An Algorithm a Day Keeps the SEGFAULT Away: 2012

Sunday, October 28, 2012

How I Cracked Reddit's CAPTCHA Pt. 2

Alright, so now that I went through the general background information, let's get into some specifics and actually interesting information!

To actually get a good sample set, I used a web scraping Chrome plugin in to go to the login page and download the page's CAPTCHA image. This method led me to having roughly 300 CAPTCHA images to aid me in cracking Reddit's security system.

From here, I decided to buy a textbook on Artificial Intelligence/Machine Vision. I ended up buying this book, which seems to be pretty popular and influential when it comes to AI. I read over algorithms related to machine vision such as edge detection, character recognition, ellipse detection, and more. With these algorithms in my back pocket, I decided to try my hand at the supposedly impossible.

Step 1: Remove Extra Colors and Background Noise

To give you an idea of how the program worked, I'll be providing an example here. The following image is a real CAPTCHA that came from Reddit.

QVHZUR

To begin, I decided to write an application that converted the image to one with 4 bpp color. I thought it would serve as a way to lower the amount of colors and hopefully make it easier to detect what was in the image. As luck would have it, the conversion actually really helped! The following is the image with 4 bpp color.

4 BPP CAPTCHA

You might not notice that much of a difference, but there's actually one very large difference between this and the previous image; the grid is now mostly a solid gray with a bit of white, rather than many different colors spanning white to gray. Also, this meant that the foreground letters were basically the only white objects in the image. So, with this knowledge in hand, I wrote a BFS-like algorithm that traverses the image's pixels looking for the white color (-1 in Java) and replaced it with black. Any other color was set to -1, or white. This lead to an amazing milestone; I had successfully removed the grid and created an image with only the letters and some artifacts!

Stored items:
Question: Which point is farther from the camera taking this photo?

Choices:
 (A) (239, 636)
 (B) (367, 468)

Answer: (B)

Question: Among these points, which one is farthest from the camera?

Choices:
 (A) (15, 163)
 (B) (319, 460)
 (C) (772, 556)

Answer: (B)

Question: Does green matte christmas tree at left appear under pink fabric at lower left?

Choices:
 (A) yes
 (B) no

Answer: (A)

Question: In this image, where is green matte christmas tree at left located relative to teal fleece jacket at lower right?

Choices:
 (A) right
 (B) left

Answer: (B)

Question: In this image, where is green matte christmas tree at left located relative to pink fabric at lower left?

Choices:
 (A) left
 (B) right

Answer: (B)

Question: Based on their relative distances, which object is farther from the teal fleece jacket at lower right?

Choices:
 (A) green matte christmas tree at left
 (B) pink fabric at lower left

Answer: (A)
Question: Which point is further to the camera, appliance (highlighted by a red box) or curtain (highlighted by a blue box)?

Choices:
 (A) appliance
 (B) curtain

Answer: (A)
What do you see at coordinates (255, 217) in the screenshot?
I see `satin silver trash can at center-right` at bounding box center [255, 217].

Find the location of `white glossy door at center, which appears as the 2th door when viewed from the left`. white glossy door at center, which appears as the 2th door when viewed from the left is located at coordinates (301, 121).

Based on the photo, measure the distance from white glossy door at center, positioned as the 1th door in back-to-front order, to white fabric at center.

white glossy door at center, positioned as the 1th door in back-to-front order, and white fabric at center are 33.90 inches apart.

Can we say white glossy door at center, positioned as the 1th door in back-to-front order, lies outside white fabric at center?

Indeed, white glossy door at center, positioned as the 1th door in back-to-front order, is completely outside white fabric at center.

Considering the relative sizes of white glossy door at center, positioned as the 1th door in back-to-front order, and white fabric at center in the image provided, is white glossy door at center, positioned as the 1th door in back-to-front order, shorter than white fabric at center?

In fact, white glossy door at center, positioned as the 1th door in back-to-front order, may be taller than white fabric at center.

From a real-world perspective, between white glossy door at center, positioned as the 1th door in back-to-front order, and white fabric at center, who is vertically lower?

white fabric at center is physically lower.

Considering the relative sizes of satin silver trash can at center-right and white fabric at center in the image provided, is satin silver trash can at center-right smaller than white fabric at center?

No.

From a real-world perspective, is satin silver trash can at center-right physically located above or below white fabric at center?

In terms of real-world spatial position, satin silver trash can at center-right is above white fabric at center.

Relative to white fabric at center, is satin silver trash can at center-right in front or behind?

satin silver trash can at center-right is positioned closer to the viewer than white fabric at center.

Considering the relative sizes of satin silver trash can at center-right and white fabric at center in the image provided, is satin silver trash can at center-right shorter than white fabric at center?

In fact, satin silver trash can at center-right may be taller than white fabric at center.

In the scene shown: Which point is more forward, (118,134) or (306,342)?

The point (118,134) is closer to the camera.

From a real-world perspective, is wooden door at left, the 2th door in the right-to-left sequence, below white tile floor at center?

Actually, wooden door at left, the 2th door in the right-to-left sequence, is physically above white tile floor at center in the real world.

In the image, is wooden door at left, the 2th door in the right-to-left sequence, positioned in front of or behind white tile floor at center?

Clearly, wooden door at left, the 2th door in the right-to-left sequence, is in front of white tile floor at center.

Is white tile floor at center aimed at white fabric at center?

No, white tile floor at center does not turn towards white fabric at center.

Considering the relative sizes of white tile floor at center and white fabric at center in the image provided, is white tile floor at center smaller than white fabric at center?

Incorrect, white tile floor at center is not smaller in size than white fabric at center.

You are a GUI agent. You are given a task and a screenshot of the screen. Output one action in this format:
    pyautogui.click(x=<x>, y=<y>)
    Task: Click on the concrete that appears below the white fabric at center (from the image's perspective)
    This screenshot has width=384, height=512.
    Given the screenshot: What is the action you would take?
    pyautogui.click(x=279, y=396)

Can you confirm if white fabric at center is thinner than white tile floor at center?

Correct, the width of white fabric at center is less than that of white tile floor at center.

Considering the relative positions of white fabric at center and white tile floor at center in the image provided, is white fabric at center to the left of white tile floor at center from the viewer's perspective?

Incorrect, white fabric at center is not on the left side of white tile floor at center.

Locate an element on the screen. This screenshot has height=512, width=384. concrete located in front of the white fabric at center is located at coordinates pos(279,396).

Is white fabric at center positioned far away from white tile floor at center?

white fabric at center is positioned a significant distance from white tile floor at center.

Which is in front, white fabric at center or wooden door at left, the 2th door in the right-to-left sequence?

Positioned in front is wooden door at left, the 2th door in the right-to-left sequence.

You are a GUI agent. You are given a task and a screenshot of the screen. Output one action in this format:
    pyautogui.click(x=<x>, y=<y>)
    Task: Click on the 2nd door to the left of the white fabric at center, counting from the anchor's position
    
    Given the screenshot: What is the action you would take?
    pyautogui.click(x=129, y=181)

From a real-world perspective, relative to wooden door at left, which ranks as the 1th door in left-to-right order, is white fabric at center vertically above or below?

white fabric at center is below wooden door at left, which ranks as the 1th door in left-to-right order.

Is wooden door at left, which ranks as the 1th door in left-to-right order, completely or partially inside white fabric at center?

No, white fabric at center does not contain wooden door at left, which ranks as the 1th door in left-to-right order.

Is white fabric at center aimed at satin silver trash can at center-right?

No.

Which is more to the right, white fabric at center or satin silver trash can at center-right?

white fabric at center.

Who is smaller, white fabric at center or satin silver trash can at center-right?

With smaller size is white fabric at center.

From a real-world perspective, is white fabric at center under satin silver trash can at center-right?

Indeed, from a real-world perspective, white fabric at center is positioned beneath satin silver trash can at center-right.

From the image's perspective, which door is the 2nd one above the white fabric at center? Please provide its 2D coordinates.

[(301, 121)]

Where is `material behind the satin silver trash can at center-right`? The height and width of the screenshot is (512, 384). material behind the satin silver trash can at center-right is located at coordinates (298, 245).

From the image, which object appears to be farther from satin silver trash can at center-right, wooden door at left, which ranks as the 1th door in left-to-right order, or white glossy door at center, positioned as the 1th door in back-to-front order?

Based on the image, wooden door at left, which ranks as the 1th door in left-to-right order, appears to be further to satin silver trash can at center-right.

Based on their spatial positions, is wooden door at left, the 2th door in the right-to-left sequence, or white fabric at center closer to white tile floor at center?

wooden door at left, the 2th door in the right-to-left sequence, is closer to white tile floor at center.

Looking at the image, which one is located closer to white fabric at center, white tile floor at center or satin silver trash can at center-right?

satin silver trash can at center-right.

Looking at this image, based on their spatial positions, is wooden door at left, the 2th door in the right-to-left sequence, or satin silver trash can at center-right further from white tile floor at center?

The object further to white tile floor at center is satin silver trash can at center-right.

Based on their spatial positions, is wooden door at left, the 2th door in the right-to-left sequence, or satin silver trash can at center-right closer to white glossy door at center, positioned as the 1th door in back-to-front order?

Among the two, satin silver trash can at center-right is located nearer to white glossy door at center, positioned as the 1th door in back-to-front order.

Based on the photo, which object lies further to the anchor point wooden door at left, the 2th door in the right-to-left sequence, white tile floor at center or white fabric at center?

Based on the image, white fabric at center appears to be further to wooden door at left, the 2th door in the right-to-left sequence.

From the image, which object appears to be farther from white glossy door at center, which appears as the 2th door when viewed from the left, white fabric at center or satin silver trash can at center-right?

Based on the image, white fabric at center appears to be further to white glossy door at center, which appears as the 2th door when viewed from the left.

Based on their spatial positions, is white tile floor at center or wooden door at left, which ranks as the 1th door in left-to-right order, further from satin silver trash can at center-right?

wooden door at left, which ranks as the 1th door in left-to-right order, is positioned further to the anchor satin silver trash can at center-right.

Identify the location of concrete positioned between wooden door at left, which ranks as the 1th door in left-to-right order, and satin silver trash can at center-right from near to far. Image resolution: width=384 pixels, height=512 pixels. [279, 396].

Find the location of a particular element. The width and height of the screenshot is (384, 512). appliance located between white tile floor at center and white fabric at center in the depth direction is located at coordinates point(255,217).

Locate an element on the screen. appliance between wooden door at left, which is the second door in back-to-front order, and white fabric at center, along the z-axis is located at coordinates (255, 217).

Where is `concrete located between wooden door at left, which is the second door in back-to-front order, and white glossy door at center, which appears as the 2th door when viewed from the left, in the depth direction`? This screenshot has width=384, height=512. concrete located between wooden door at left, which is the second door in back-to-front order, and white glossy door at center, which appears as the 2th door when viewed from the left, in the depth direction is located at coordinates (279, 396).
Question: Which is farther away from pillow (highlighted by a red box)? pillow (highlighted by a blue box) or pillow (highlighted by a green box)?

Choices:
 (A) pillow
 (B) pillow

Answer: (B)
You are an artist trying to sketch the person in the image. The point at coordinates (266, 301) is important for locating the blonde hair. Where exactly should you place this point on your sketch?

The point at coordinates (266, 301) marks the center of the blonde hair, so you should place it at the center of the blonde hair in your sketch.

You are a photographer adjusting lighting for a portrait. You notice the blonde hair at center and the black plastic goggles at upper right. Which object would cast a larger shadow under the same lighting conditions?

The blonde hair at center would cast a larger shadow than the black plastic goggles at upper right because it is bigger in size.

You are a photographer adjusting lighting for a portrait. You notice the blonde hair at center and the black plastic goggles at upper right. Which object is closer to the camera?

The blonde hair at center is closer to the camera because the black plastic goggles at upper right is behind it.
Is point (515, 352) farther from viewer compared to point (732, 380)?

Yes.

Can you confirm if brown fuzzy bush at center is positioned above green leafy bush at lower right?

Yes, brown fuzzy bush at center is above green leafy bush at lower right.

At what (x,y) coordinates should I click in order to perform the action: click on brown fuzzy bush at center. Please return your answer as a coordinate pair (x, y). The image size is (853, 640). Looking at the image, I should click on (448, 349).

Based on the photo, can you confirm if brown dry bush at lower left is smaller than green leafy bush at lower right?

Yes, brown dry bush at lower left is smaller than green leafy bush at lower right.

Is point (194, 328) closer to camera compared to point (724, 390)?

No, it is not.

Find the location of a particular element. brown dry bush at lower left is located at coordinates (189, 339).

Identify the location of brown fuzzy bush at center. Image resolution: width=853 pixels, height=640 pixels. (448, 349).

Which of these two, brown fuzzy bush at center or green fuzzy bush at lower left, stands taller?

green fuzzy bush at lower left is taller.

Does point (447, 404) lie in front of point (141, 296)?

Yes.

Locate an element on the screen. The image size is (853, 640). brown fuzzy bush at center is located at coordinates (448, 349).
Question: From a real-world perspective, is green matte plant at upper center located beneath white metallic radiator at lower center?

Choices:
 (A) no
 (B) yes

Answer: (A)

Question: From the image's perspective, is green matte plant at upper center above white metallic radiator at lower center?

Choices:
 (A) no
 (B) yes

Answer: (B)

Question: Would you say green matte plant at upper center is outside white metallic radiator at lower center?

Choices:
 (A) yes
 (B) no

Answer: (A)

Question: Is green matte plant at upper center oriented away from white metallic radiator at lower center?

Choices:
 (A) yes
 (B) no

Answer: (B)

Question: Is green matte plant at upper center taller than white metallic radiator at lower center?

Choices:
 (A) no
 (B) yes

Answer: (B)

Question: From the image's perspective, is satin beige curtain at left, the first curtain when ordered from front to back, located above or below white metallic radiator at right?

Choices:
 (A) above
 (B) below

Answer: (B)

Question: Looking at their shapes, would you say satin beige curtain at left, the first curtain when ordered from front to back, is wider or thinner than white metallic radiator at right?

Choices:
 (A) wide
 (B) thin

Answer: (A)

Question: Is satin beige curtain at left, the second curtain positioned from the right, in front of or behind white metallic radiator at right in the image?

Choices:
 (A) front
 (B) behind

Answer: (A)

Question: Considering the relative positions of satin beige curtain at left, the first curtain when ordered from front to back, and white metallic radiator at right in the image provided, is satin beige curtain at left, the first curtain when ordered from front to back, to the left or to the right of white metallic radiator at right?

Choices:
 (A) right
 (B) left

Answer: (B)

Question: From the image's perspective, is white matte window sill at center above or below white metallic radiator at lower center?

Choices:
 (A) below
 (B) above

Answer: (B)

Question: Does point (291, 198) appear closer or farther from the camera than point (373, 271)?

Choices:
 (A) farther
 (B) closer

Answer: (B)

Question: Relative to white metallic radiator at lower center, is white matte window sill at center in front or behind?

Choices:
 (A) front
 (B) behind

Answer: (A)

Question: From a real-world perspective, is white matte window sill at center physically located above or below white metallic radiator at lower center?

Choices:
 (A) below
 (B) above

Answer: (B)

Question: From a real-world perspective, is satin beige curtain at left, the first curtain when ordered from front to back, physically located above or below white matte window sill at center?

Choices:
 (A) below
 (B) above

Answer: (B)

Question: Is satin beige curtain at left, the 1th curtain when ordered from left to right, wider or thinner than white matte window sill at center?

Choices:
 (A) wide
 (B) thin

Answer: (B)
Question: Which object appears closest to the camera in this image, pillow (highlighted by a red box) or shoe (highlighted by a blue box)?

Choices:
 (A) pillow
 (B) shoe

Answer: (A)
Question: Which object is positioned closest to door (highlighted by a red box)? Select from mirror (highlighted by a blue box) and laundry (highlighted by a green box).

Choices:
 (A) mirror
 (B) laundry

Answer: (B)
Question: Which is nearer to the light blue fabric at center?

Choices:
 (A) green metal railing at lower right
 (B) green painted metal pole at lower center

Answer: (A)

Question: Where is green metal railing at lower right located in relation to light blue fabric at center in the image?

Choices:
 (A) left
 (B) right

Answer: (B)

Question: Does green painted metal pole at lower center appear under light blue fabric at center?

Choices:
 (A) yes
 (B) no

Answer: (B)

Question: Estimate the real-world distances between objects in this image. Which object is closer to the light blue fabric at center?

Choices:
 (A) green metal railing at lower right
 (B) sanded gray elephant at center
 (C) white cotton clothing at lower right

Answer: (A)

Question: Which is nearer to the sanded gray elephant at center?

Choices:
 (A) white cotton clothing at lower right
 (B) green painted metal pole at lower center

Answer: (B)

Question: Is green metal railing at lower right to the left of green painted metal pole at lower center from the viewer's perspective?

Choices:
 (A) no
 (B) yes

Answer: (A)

▸ Work request: Write the next part of the blog post on cracking Reddit's CAPTCHA, picking up right after its last sentence.

▸ Reply:
Success!

Step 2: Removing Artifacts

Obviously, the next step was to remove those extraneous artifacts. To do this, I wrote a few algorithms to determine whether a black pixel was extraneous or not. One of these algorithms was to find every black pixel and check how many surrounding pixels were black. If I found many, then the pixel most likely belonged to a letter, and if there were very few, then it was most likely extraneous. Another of these algorithms was to count how many black pixels were in each row. If there were a lot, then the word was presumably there. If there were few, I would erase lines 0-i (i being the row with a few black pixels) or i-height, depending on where in the image the algorithm was.

Alright, getting there...

Alright, this ends part 2. Sorry about the crazy amount of posts, but I'm a student and I don't have a lot of time to write this all out immediately. The next part should cover separating the letters and possibly recognition of them. Thanks for reading and I hope you'll stick around for the next post!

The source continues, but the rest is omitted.